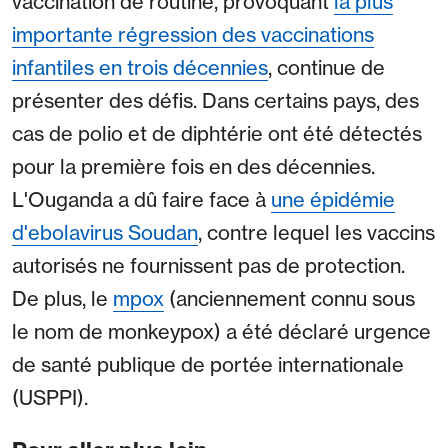
vaccination de routine, provoquant
la plus
importante régression des vaccinations
infantiles en trois décennies
, continue de
présenter des défis. Dans certains pays, des
cas de polio et de diphtérie ont été détectés
pour la première fois en des décennies.
L'Ouganda a dû faire face à
une épidémie
d'ebolavirus Soudan
, contre lequel les vaccins
autorisés ne fournissent pas de protection.
De plus, le
mpox
(anciennement connu sous
le nom de monkeypox) a été déclaré urgence
de santé publique de portée internationale
(USPPI).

————————

Instructions to follow:
The lines you need run from the one containing "pour la première fois en des décennies." to the end of the listing. Output exactly those, both ends included.

Expected output:
pour la première fois en des décennies.
L'Ouganda a dû faire face à
une épidémie
d'ebolavirus Soudan
, contre lequel les vaccins
autorisés ne fournissent pas de protection.
De plus, le
mpox
(anciennement connu sous
le nom de monkeypox) a été déclaré urgence
de santé publique de portée internationale
(USPPI).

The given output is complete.